* **Directive**
Each record must be copied in full and unchanged; any image it holds is excluded.

* **Records for this exercise**
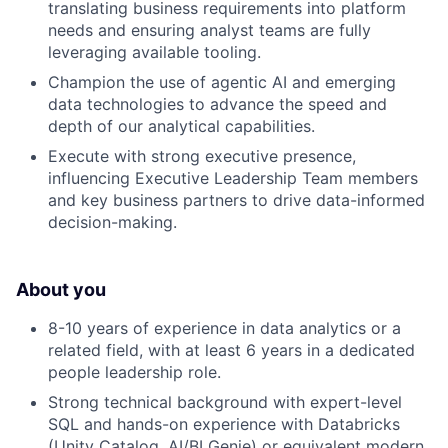
translating business requirements into platform
needs and ensuring analyst teams are fully
leveraging available tooling.
Champion the use of agentic AI and emerging
data technologies to advance the speed and
depth of our analytical capabilities.
Execute with strong executive presence,
influencing Executive Leadership Team members
and key business partners to drive data-informed
decision-making.
About you
8-10 years of experience in data analytics or a
related field, with at least 6 years in a dedicated
people leadership role.
Strong technical background with expert-level
SQL and hands-on experience with Databricks
(Unity Catalog, AI/BI Genie) or equivalent modern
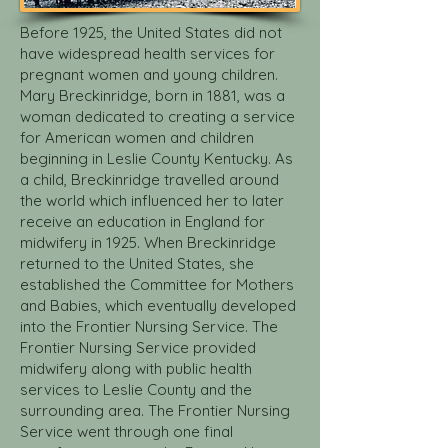
Before 1925, the United States did not
have widespread health services for
pregnant women and young children.
Mary Breckinridge, born in 1881, was a
woman dedicated to creating a service
for American women and children
beginning in Leslie County Kentucky. As
a child, Breckinridge travelled around
the world which influenced her to later
receive an education in England for
midwifery in 1925. When Breckinridge
returned to the United States, she
established the Committee for Mothers
and Babies, which eventually developed
into the Frontier Nursing Service. The
Frontier Nursing Service provided
midwifery along with public health
services to Leslie County and the
surrounding area. The Frontier Nursing
Service went through one final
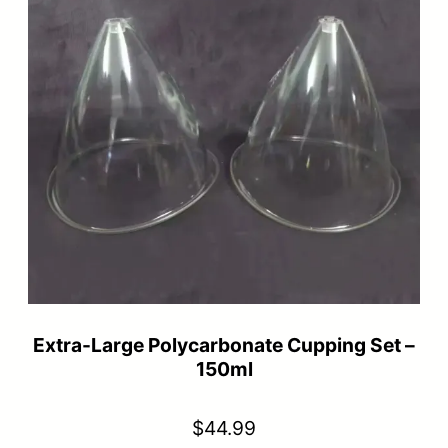
Extra-Large Polycarbonate Cupping Set –
150ml
$
44.99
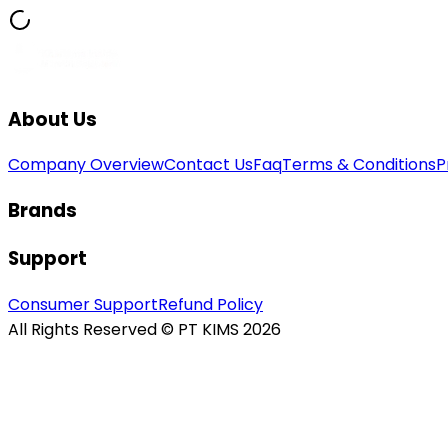
About Us
Company Overview
Contact Us
Faq
Terms & Conditions
P
Brands
Support
Consumer Support
Refund Policy
All Rights Reserved © PT KIMS 2026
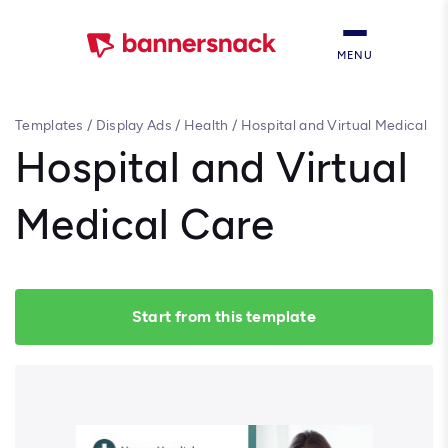
MENU
Templates
/
Display Ads
/
Health
/
Hospital and Virtual Medical
Care
Hospital and Virtual
Medical Care
Start from this template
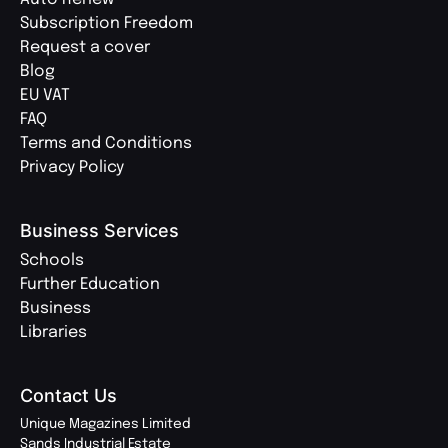
Subscription Freedom
Request a cover
Blog
EU VAT
FAQ
Terms and Conditions
Privacy Policy
Business Services
Schools
Further Education
Business
Libraries
Contact Us
Unique Magazines Limited
Sands Industrial Estate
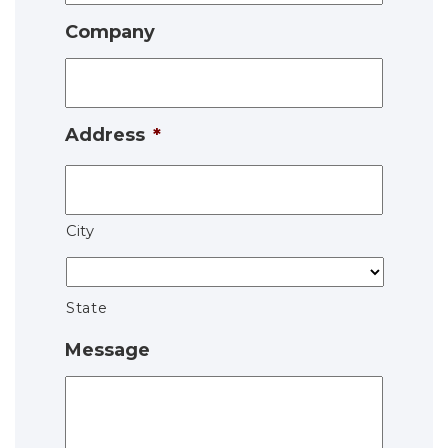
Company
Address
*
City
State
Message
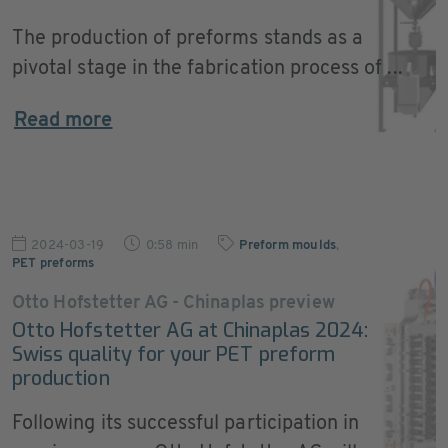
The production of preforms stands as a
pivotal stage in the fabrication process of ...
Read more
2024-03-19
0:58 min
Preform moulds
,
PET preforms
Otto Hofstetter AG - Chinaplas preview
Otto Hofstetter AG at Chinaplas 2024:
Swiss quality for your PET preform
production
Following its successful participation in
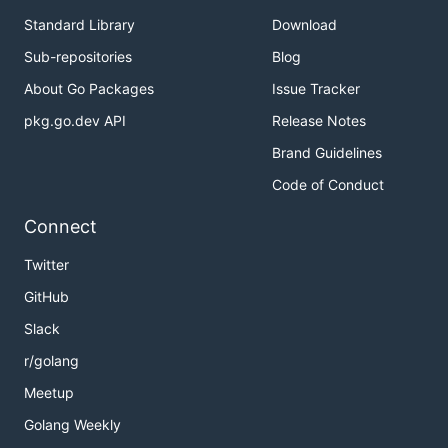
Standard Library
Download
Sub-repositories
Blog
About Go Packages
Issue Tracker
pkg.go.dev API
Release Notes
Brand Guidelines
Code of Conduct
Connect
Twitter
GitHub
Slack
r/golang
Meetup
Golang Weekly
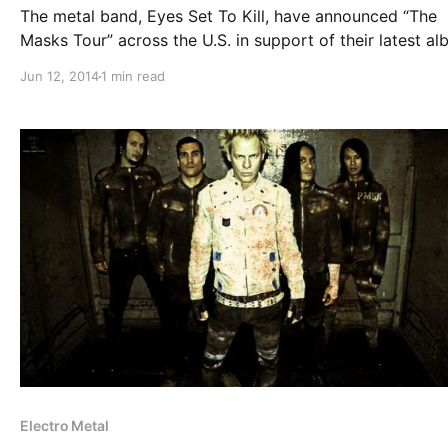
The metal band, Eyes Set To Kill, have announced “The
Masks Tour” across the U.S. in support of their latest al
Masks. They’ll be out with The Relapse Symphony and C
Jun 12, 2014
1 min read
To Home, as well as teaming up with Powerman…
Electro Metal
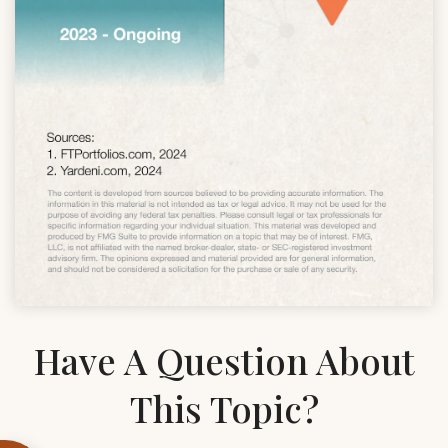
Have A Question About
This Topic?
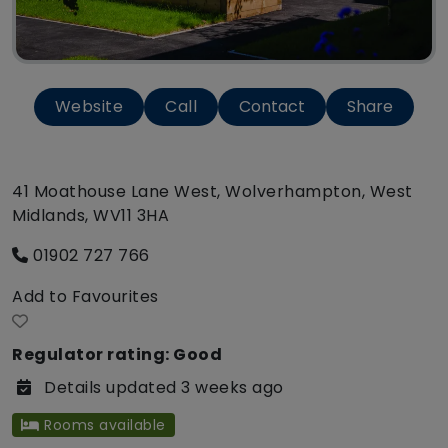
Website
Call
Contact
Share
41 Moathouse Lane West, Wolverhampton, West
Midlands, WV11 3HA
01902 727 766
Add to Favourites
Regulator rating: Good
Details updated 3 weeks ago
Rooms available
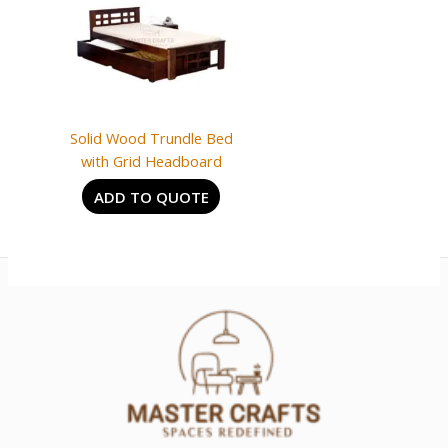
Solid Wood Trundle Bed
with Grid Headboard
ADD TO QUOTE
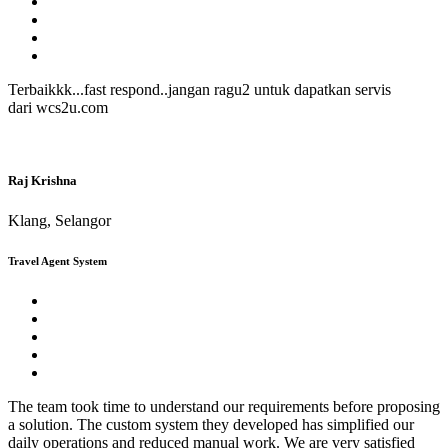
Terbaikkk...fast respond..jangan ragu2 untuk dapatkan servis
dari wcs2u.com
Raj Krishna
Klang, Selangor
Travel Agent System
The team took time to understand our requirements before proposing
a solution. The custom system they developed has simplified our
daily operations and reduced manual work. We are very satisfied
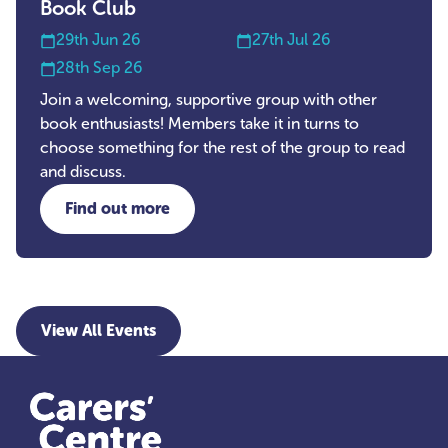
Book Club
29th Jun 26
27th Jul 26
28th Sep 26
Join a welcoming, supportive group with other
book enthusiasts! Members take it in turns to
choose something for the rest of the group to read
and discuss.
Find out more
about Book Club
View All Events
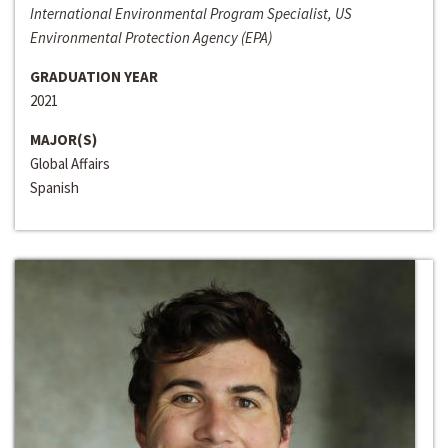
International Environmental Program Specialist, US
Environmental Protection Agency (EPA)
GRADUATION YEAR
2021
MAJOR(S)
Global Affairs
Spanish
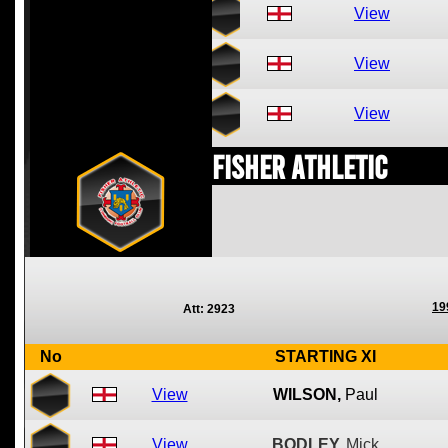
View
View
View
Fisher Athletic
19
Att: 2923
No
STARTING XI
View
WILSON,
Paul
View
BODLEY,
Mick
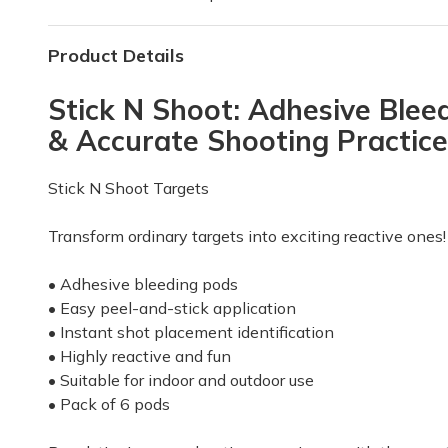
Product Details
Stick N Shoot: Adhesive Bleed
& Accurate Shooting Practice
Stick N Shoot Targets
Transform ordinary targets into exciting reactive ones!
• Adhesive bleeding pods
• Easy peel-and-stick application
• Instant shot placement identification
• Highly reactive and fun
• Suitable for indoor and outdoor use
• Pack of 6 pods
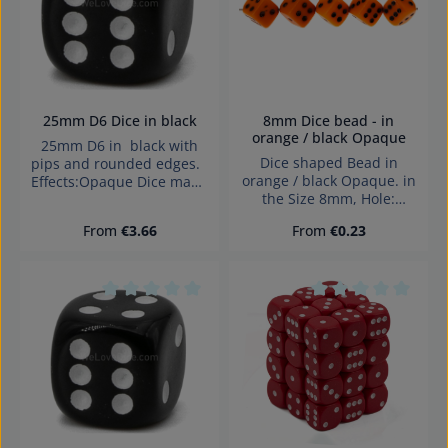
25mm D6 Dice in black
8mm Dice bead - in
orange / black Opaque
25mm D6 in black with
Dice shaped Bead in
pips and rounded edges.
orange / black Opaque. in
Effects:Opaque Dice made
the Size 8mm, Hole:
in Germany Warning:
diagonally drilled, 1,4mm
choking hazard small
Regular price:
Regular price:
From
€3.66
From
€0.23
parts. Not for children
under 3 years!
Average rating of 0 out of 5 stars
Average rating of 0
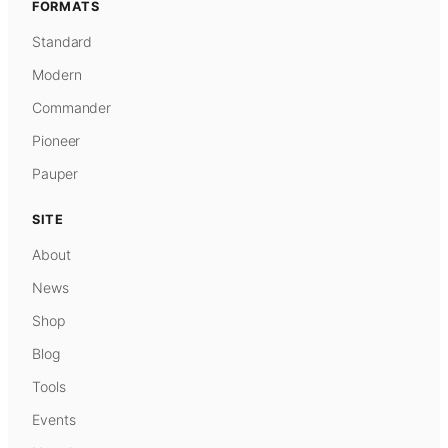
FORMATS
Standard
Modern
Commander
Pioneer
Pauper
SITE
About
News
Shop
Blog
Tools
Events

* **Answer to this exercise**
translating business requirements into platform
needs and ensuring analyst teams are fully
leveraging available tooling.
Champion the use of agentic AI and emerging
data technologies to advance the speed and
depth of our analytical capabilities.
Execute with strong executive presence,
influencing Executive Leadership Team members
and key business partners to drive data-informed
decision-making.
About you
8-10 years of experience in data analytics or a
related field, with at least 6 years in a dedicated
people leadership role.
Strong technical background with expert-level
SQL and hands-on experience with Databricks
(Unity Catalog, AI/BI Genie) or equivalent modern
Before 1925, the United States did not
have widespread health services for
pregnant women and young children.
Mary Breckinridge, born in 1881, was a
woman dedicated to creating a service
for American women and children
beginning in Leslie County Kentucky. As
a child, Breckinridge travelled around
the world which influenced her to later
receive an education in England for
midwifery in 1925. When Breckinridge
returned to the United States, she
established the Committee for Mothers
and Babies, which eventually developed
into the Frontier Nursing Service. The
Frontier Nursing Service provided
midwifery along with public health
services to Leslie County and the
surrounding area. The Frontier Nursing
Service went through one final
Extra-Large Polycarbonate Cupping Set –
150ml
$
44.99
About Us
Company Overview
Contact Us
Faq
Terms & Conditions
P
Brands
Support
Consumer Support
Refund Policy
All Rights Reserved © PT KIMS 2026
MENU
Templates
/
Display Ads
/
Health
/
Hospital and Virtual Medical
Care
Hospital and Virtual
Medical Care
Start from this template
Subscription Freedom
Request a cover
Blog
EU VAT
FAQ
Terms and Conditions
Privacy Policy
Business Services
Schools
Further Education
Business
Libraries
Contact Us
Unique Magazines Limited
Sands Industrial Estate
Company
Address
*
City
State
Message
The production of preforms stands as a
pivotal stage in the fabrication process of ...
Read more
2024-03-19
0:58 min
Preform moulds
,
PET preforms
Otto Hofstetter AG - Chinaplas preview
Otto Hofstetter AG at Chinaplas 2024:
Swiss quality for your PET preform
production
Following its successful participation in
Standard Library
Download
Sub-repositories
Blog
About Go Packages
Issue Tracker
pkg.go.dev API
Release Notes
Brand Guidelines
Code of Conduct
Connect
Twitter
GitHub
Slack
r/golang
Meetup
Golang Weekly
The metal band, Eyes Set To Kill, have announced “The
Masks Tour” across the U.S. in support of their latest al
Masks. They’ll be out with The Relapse Symphony and C
Jun 12, 2014
1 min read
To Home, as well as teaming up with Powerman…
Electro Metal
Have A Question About
This Topic?
Website
Call
Contact
Share
41 Moathouse Lane West, Wolverhampton, West
Midlands, WV11 3HA
01902 727 766
Add to Favourites
Regulator rating: Good
Details updated 3 weeks ago
Rooms available
Solid Wood Trundle Bed
with Grid Headboard
ADD TO QUOTE
Terbaikkk...fast respond..jangan ragu2 untuk dapatkan servis
dari wcs2u.com
Raj Krishna
Klang, Selangor
Travel Agent System
The team took time to understand our requirements before proposing
a solution. The custom system they developed has simplified our
daily operations and reduced manual work. We are very satisfied
Book Club
29th Jun 26
27th Jul 26
28th Sep 26
Join a welcoming, supportive group with other
book enthusiasts! Members take it in turns to
choose something for the rest of the group to read
and discuss.
Find out more
about Book Club
View All Events
International Environmental Program Specialist, US
Environmental Protection Agency (EPA)
GRADUATION YEAR
2021
MAJOR(S)
Global Affairs
Spanish
View
View
View
Fisher Athletic
19
Att: 2923
No
STARTING XI
View
WILSON,
Paul
View
BODLEY,
Mick
Product Details
Stick N Shoot: Adhesive Bleed
& Accurate Shooting Practice
Stick N Shoot Targets
Transform ordinary targets into exciting reactive ones!
• Adhesive bleeding pods
• Easy peel-and-stick application
• Instant shot placement identification
• Highly reactive and fun
• Suitable for indoor and outdoor use
• Pack of 6 pods
25mm D6 Dice in black
8mm Dice bead - in
orange / black Opaque
25mm D6 in black with
Dice shaped Bead in
pips and rounded edges.
orange / black Opaque. in
Effects:Opaque Dice made
the Size 8mm, Hole:
in Germany Warning:
diagonally drilled, 1,4mm
choking hazard small
Regular price:
Regular price:
From
€3.66
From
€0.23
parts. Not for children
under 3 years!
Average rating of 0 out of 5 stars
Average rating of 0
FORMATS
Standard
Modern
Commander
Pioneer
Pauper
SITE
About
News
Shop
Blog
Tools
Events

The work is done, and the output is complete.